Bacteria are steadily becoming less and less responsive to currently available antibiotics. Together with members of the public, we explored the hot topic of ‘antimicrobial resistance’ at the European Researchers’ Night on 27 September 2019 in Padua, Italy. Every year in the EU alone, an estimated 33,000 people die as a result of infections that cannot be treated with antimicrobial drugs. Sure enough, the World Health Organization (WHO) has placed the growth of antimicrobial resistance on its list of top five threats to global health in 2019.
A total of 57 people took part in the interactive WHO online survey, and the results proved eye-opening! 21% of respondents believed that antibiotics were effective against viruses or all microorganisms. Meanwhile, only one third of people interviewed knew that the overuse of antibiotics leads to higher levels of resistance in microbes, and not in the human body itself.
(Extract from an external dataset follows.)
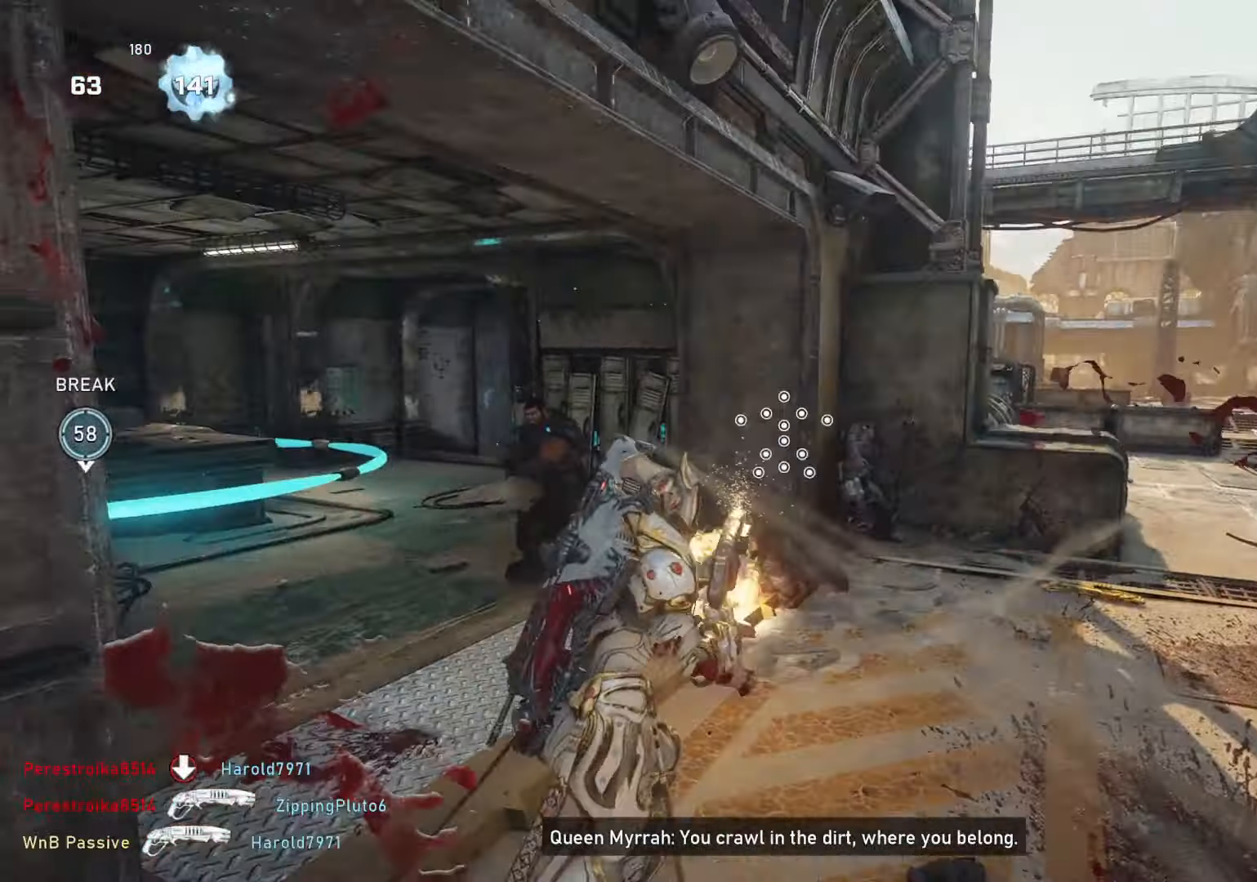
{"buttons": [], "left_stick": "down-left", "right_stick": "down", "events": [[83, "L1", "down"], [83, "R2", "up"], [83, "left_stick", "down-left"], [83, "right_stick", "down"], [133, "L1", "up"], [167, "right_stick", "center"], [500, "right_stick", "down"]]}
It’s clear there is still much work to be done to fill the knowledge gaps on this critical issue. Scientific and academic institutions need to continue strengthening their efforts to make people aware that every one of us is responsible for halting the rise in antimicrobial resistance. Wash your hands properly, always seek for medical advice before taking an antibiotic and remember that drug resistance is becoming a problem not only in people, but also in animals, especially those used for food production, as well as in the environment. Without the proper action today, there will be no cure tomorrow!